Saved data entries:
-=-=-=-=-

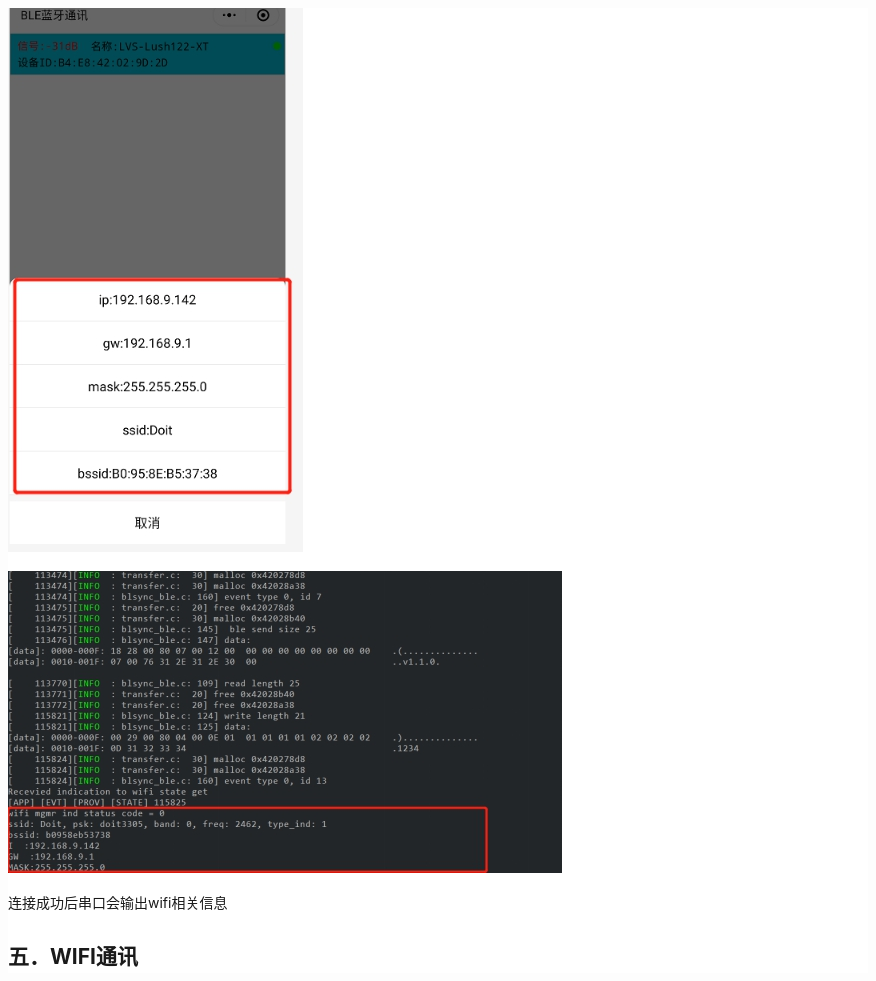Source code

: ![img](https://github.com/SmartArduino/zhdocs/raw/master/zhBouffaloLab/BL602_BL604/DevelopmentTutorial/wps41.jpg) 

![img](https://github.com/SmartArduino/zhdocs/raw/master/zhBouffaloLab/BL602_BL604/DevelopmentTutorial/wps42.jpg) 

连接成功后串口会输出wifi相关信息

## 五．WIFI通讯
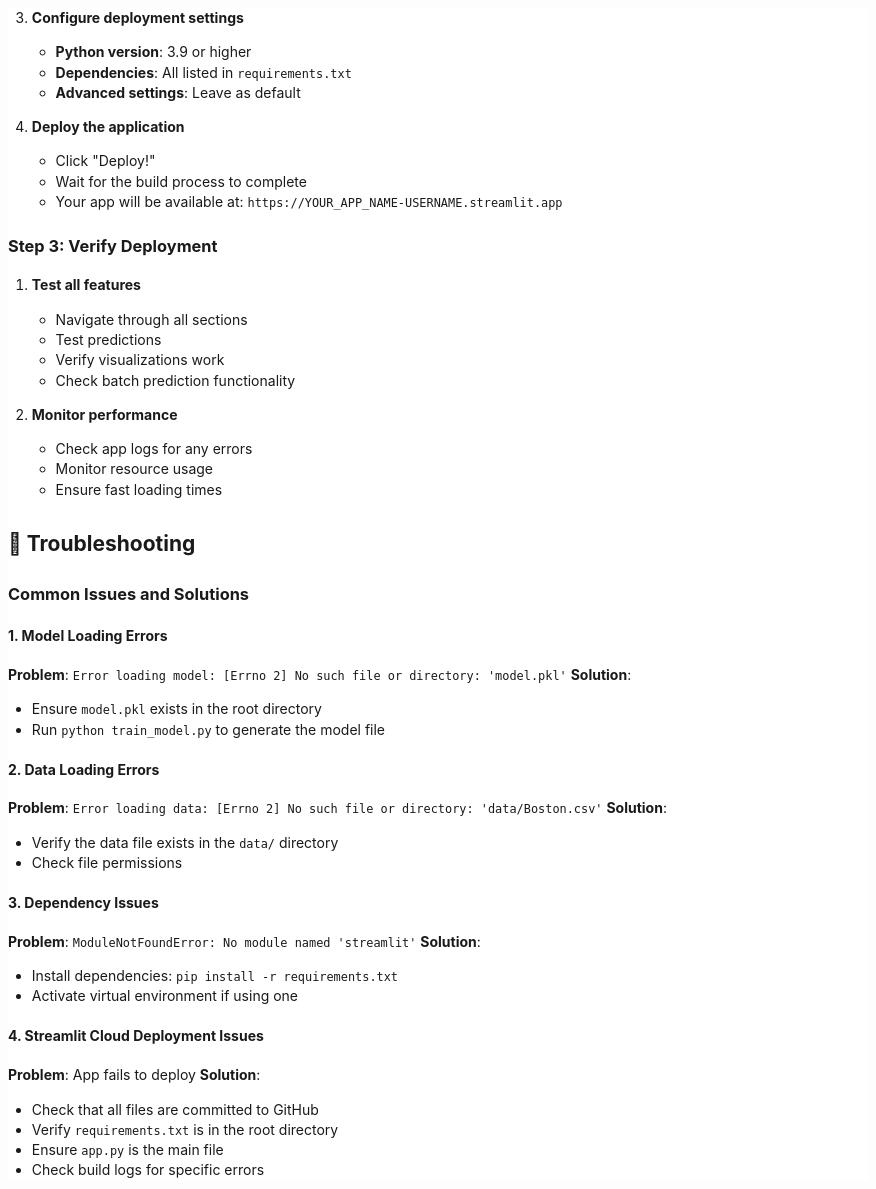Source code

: 3. **Configure deployment settings**
   - **Python version**: 3.9 or higher
   - **Dependencies**: All listed in `requirements.txt`
   - **Advanced settings**: Leave as default

4. **Deploy the application**
   - Click "Deploy!"
   - Wait for the build process to complete
   - Your app will be available at: `https://YOUR_APP_NAME-USERNAME.streamlit.app`

### Step 3: Verify Deployment

1. **Test all features**
   - Navigate through all sections
   - Test predictions
   - Verify visualizations work
   - Check batch prediction functionality

2. **Monitor performance**
   - Check app logs for any errors
   - Monitor resource usage
   - Ensure fast loading times

## 🔧 Troubleshooting

### Common Issues and Solutions

#### 1. Model Loading Errors
**Problem**: `Error loading model: [Errno 2] No such file or directory: 'model.pkl'`
**Solution**: 
- Ensure `model.pkl` exists in the root directory
- Run `python train_model.py` to generate the model file

#### 2. Data Loading Errors
**Problem**: `Error loading data: [Errno 2] No such file or directory: 'data/Boston.csv'`
**Solution**:
- Verify the data file exists in the `data/` directory
- Check file permissions

#### 3. Dependency Issues
**Problem**: `ModuleNotFoundError: No module named 'streamlit'`
**Solution**:
- Install dependencies: `pip install -r requirements.txt`
- Activate virtual environment if using one

#### 4. Streamlit Cloud Deployment Issues
**Problem**: App fails to deploy
**Solution**:
- Check that all files are committed to GitHub
- Verify `requirements.txt` is in the root directory
- Ensure `app.py` is the main file
- Check build logs for specific errors
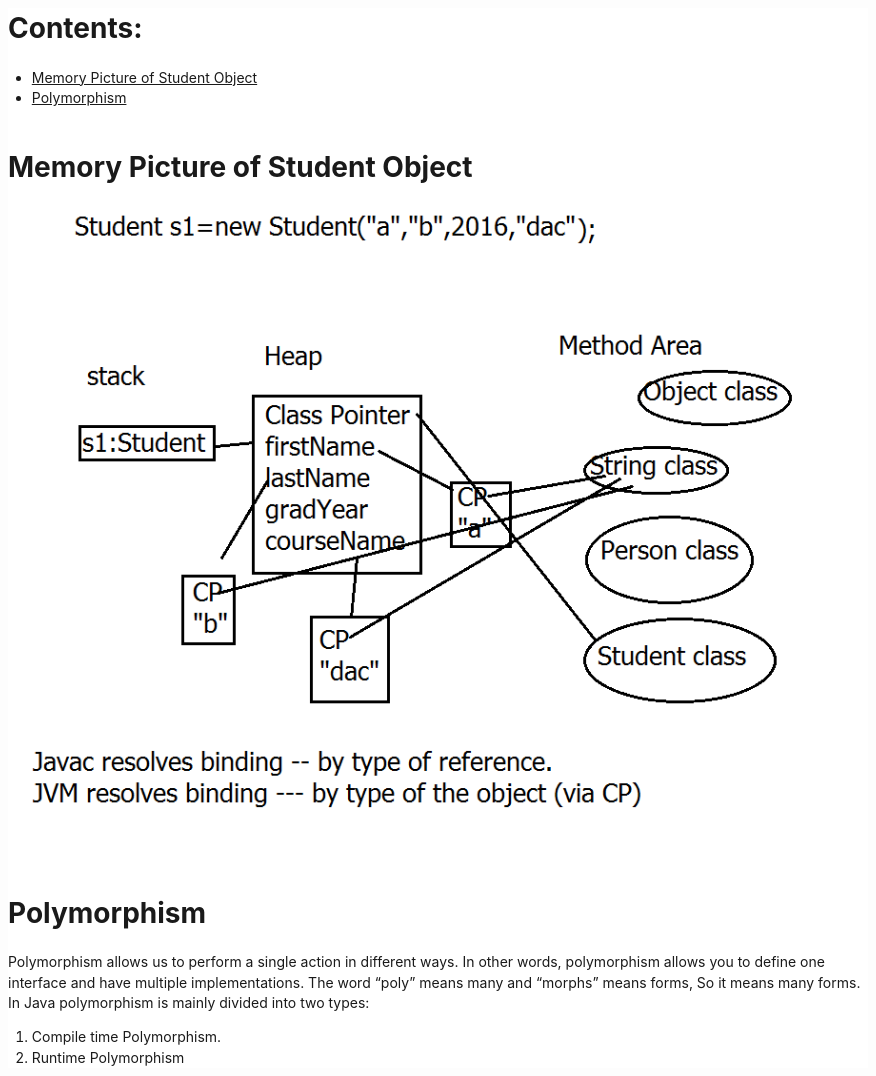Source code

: # Contents:
* [Memory Picture of Student Object](#memory_picture_of_student_object)
* [Polymorphism](#polymorphism)

# Memory Picture of Student Object
<a name='memory_picture_of_student_object'></a>

![image](./additional_resources/student_object_structure.png)

# Polymorphism
<a name='polymorphism'></a>

Polymorphism allows us to perform a single action in different ways. In other words, polymorphism allows you to define one interface and have multiple implementations. The word “poly” means many and “morphs” means forms, So it means many forms.  
In Java polymorphism is mainly divided into two types:  
1. Compile time Polymorphism.
2. Runtime Polymorphism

-=-=-=-=-

Task instructions:
Can you reproduce, line for line, the stretch of the listing from the line containing "## 🔧 Troubleshooting" through the line containing "- Activate virtual environment if using one", with both of those lines included?

Response to this task:
## 🔧 Troubleshooting

### Common Issues and Solutions

#### 1. Model Loading Errors
**Problem**: `Error loading model: [Errno 2] No such file or directory: 'model.pkl'`
**Solution**: 
- Ensure `model.pkl` exists in the root directory
- Run `python train_model.py` to generate the model file

#### 2. Data Loading Errors
**Problem**: `Error loading data: [Errno 2] No such file or directory: 'data/Boston.csv'`
**Solution**:
- Verify the data file exists in the `data/` directory
- Check file permissions

#### 3. Dependency Issues
**Problem**: `ModuleNotFoundError: No module named 'streamlit'`
**Solution**:
- Install dependencies: `pip install -r requirements.txt`
- Activate virtual environment if using one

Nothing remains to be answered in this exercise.